=== EXTRAIT CHOISI ===

De milliers d’êtres vivants qui quittent tout pour atteindre une terre plein de promesses.
Une errance, quatre étoiles
A tout moment, je peux m’arrêter quelque part, stopper cette vadrouille, et je pense à eux.
Quelle est la vie que je mets en danger ici ? Qu’est-ce que je quitte ? Qu’est-ce que je risque ?
Loin de moi l’effroi, la perte et la mort. C’est une promenade que je fais. Une virée au grand air. Ma vie ne ressemble pas à la leur. J’ai tout ce qui leur manque : la liberté, le confort, l’assurance d’un foyer, les moyens de se sauver de toute situation par la parole, par l’effort ou le compte bancaire.
Nos vies sont si différentes et pourtant nous faisons la même chose. Nous avons le même mouvement, celui d’avancer, de partir, avec l’essentiel sur le dos. Seul notre mouvement se rejoint, nous est commun. On s’est mis en route. On va vers quelque part sans trop savoir où on va arriver.
L’aventure, en occident, du moins chez les peuples dont la vie matérielle est garantie, c’est un peu une sorte de luxe. De jeu organisé et sécurisé. C’est l’aventure, le danger en moins. Une errance quatre étoiles, tout confort. Les pieds ne saignent pas, l’eau ne manque jamais, le désespoir n’envahit rien. C’est du tourisme.
En partant se confronter volontairement au monde lorsqu’on a déjà une vie meilleure, quels dangers on s’attire ? Quels dangers on quitte ?
Si ce n’est pas pour survivre – puisqu’aucune guerre, famine ou catastrophe climatique ne nous menace – qu’est-ce qui nous pousse en avant ? Quelle déchirure, quel tremblement nous pousse à partir ? Comment devient-on un migrant, même dans son propre pays ? Qu’est-ce qu’on quitte ? Qu’est-ce qu’on rejoint ?

=== ENTRÉES AFFICHÉES ===

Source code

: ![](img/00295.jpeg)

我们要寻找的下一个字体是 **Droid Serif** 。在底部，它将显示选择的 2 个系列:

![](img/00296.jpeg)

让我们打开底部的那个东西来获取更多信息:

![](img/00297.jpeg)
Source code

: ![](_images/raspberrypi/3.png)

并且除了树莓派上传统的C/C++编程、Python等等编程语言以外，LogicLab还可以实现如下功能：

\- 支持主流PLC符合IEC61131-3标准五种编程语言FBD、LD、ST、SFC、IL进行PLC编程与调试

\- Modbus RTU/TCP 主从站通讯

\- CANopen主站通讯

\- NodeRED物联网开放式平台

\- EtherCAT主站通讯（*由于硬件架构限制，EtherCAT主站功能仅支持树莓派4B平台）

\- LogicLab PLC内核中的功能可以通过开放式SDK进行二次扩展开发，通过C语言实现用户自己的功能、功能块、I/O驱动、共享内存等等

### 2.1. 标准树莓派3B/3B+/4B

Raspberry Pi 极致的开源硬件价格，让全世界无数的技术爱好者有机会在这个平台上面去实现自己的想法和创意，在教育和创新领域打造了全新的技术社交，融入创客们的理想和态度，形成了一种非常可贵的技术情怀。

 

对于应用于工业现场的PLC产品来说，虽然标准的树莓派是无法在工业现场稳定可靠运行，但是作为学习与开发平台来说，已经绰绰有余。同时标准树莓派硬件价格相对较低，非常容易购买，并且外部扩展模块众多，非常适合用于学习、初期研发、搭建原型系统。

===

**À FAIRE:**
[a] Reformulez plus brièvement, s'il vous plaît, le paragraphe de l'extrait qui commence par « L'aventure, en occident », en conservant ses idées principales.
[b] Recopiez le passage de l'extrait allant de « Si ce n’est » à « qu’on rejoint ? » en renommant « migrant » en « voyageur ».
Ces entrées n'ont aucun lien avec l'extrait.

**RÉPONSES DANS L'ORDRE:**
[a] En Occident, chez les peuples dont la vie matérielle est garantie, l'aventure est une sorte de luxe, un jeu organisé et sécurisé où le danger est absent. C'est une errance quatre étoiles : les pieds ne saignent pas, l'eau ne manque jamais, le désespoir n'envahit rien. Bref, c'est du tourisme.

[b]
Si ce n’est pas pour survivre – puisqu’aucune guerre, famine ou catastrophe climatique ne nous menace – qu’est-ce qui nous pousse en avant ? Quelle déchirure, quel tremblement nous pousse à partir ? Comment devient-on un voyageur, même dans son propre pays ? Qu’est-ce qu’on quitte ? Qu’est-ce qu’on rejoint ?